## Work item
In the liquid biopsy summary below, which kits does the workflow use for the parallel isolation of cell-free DNA and RNA?

From Sampling to Sequencing: A Liquid Biopsy Pre-Analytic Workflow to Maximize Multi-Layer Genomic Information from a Single Tube

SIMPLE SUMMARY: Liquid biopsies seek to isolate tumor derived genetic material that circulates in blood plasma or cerebrospinal fluid. The less-invasive character of liquid biopsies combined with the option for serial analyses bears enormous potential for treatment monitoring or surveillance. We aimed to establish robust sampling protocols and pre-analytical workflows to allow for site independent multi-layer liquid biopsy testing. For an optimal usage of precious material, we explored sample stabilization in various conservation tubes and describe a protocol for the parallel isolation of cell-free DNA and RNA. Quantification and quality control steps were optimized for minimal sample use with both high sensitivity and reproducibility. We provide detailed step-by-step information on how to i) choose the best-suited protocol and ii) implement this in the liquid biopsy workflow. We believe that our study has potential to increase comparability of liquid biopsy approaches to bring these one step closer to routine clinical application. ABSTRACT: Liquid biopsies hold great promise for the management of cancer. Reliable liquid biopsy data depend on stable and reproducible pre-analytical protocols that comply with quality measures, irrespective of the sampling and processing site. We established a workflow for plasma preservation, followed by processing, cell-free nucleic acid isolation, quantification, and enrichment of potentially tumor-derived cell-free DNA and RNA. Employing the same input material for a direct comparison of different kits and protocols allowed us to formulate unbiased recommendations for sample collection, storage, and processing. The presented workflow integrates the stabilization in Norgen, PAX, or Streck tubes and subsequent parallel isolation of cell-free DNA and RNA with NucleoSnap and NucleoSpin. Qubit, Bioanalyzer, and TapeStation quantification and quality control steps were optimized for minimal sample use and high sensitivity and reproducibility. We show the efficiency of the proposed workflow by successful droplet digital PCR amplification of both cell-free DNA and RNA and by detection of tumor-specific alterations in low-coverage whole-genome sequencing and DNA methylation profiling of plasma-derived cell-free DNA. For the first time, we demonstrated successful parallel extraction of cell-free DNA and RNA from plasma samples. This workflow paves the road towards multi-layer genomic analysis from one single liquid biopsy sample.

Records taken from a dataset
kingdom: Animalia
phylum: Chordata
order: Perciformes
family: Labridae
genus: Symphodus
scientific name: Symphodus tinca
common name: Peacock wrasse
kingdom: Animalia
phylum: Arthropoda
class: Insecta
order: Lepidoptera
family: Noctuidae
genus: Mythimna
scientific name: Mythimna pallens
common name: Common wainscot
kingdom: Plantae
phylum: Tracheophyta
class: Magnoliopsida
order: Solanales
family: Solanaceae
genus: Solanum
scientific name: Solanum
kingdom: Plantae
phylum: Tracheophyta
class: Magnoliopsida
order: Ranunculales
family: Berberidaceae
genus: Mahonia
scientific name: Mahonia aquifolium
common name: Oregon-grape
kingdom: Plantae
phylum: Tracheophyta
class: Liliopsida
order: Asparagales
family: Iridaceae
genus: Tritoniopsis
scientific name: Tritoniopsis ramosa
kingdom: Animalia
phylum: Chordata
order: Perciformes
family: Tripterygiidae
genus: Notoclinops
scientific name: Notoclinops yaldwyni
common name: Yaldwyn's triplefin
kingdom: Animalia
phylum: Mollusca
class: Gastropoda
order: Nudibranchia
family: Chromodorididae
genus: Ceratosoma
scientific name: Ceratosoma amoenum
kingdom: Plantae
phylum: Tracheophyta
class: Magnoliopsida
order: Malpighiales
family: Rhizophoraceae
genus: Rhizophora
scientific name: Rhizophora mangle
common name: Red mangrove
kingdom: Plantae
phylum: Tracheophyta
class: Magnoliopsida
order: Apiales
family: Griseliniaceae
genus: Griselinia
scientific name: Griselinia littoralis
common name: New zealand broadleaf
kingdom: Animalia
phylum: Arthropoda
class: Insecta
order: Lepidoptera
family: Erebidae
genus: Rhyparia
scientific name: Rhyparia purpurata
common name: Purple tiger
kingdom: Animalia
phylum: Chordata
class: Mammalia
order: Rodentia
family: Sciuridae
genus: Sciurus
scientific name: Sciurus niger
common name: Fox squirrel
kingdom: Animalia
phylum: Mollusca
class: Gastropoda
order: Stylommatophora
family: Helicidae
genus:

## Task solution
NucleoSnap and NucleoSpin.